Task instructions => Please copy the data exactly as it stands, minus the images.

┌─ The data

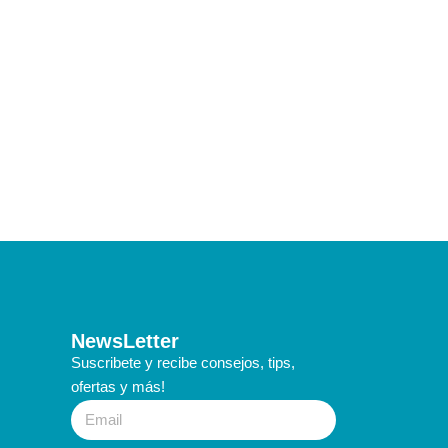
NewsLetter
Suscribete y recibe consejos, tips,
ofertas y más!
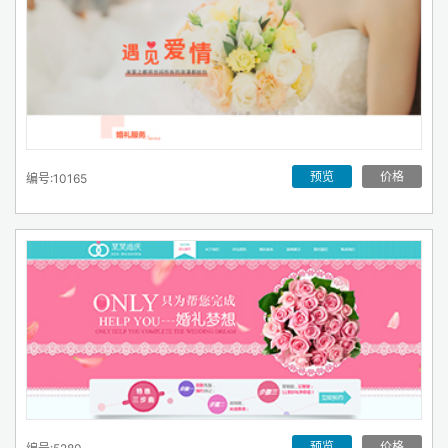
预览
价格
编号:10165
预览
价格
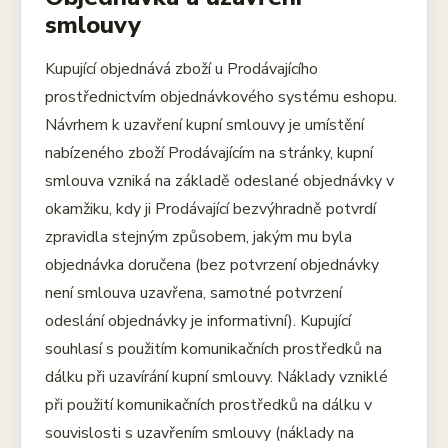
smlouvy
Kupující objednává zboží u Prodávajícího
prostřednictvím objednávkového systému eshopu.
Návrhem k uzavření kupní smlouvy je umístění
nabízeného zboží Prodávajícím na stránky, kupní
smlouva vzniká na základě odeslané objednávky v
okamžiku, kdy ji Prodávající bezvýhradně potvrdí
zpravidla stejným způsobem, jakým mu byla
objednávka doručena (bez potvrzení objednávky
není smlouva uzavřena, samotné potvrzení
odeslání objednávky je informativní). Kupující
souhlasí s použitím komunikačních prostředků na
dálku při uzavírání kupní smlouvy. Náklady vzniklé
při použití komunikačních prostředků na dálku v
souvislosti s uzavřením smlouvy (náklady na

└─

Solution to this problem =>
NewsLetter
Suscribete y recibe consejos, tips,
ofertas y más!
预览
价格
编号:10165
预览
价格
smlouvy
Kupující objednává zboží u Prodávajícího
prostřednictvím objednávkového systému eshopu.
Návrhem k uzavření kupní smlouvy je umístění
nabízeného zboží Prodávajícím na stránky, kupní
smlouva vzniká na základě odeslané objednávky v
okamžiku, kdy ji Prodávající bezvýhradně potvrdí
zpravidla stejným způsobem, jakým mu byla
objednávka doručena (bez potvrzení objednávky
není smlouva uzavřena, samotné potvrzení
odeslání objednávky je informativní). Kupující
souhlasí s použitím komunikačních prostředků na
dálku při uzavírání kupní smlouvy. Náklady vzniklé
při použití komunikačních prostředků na dálku v
souvislosti s uzavřením smlouvy (náklady na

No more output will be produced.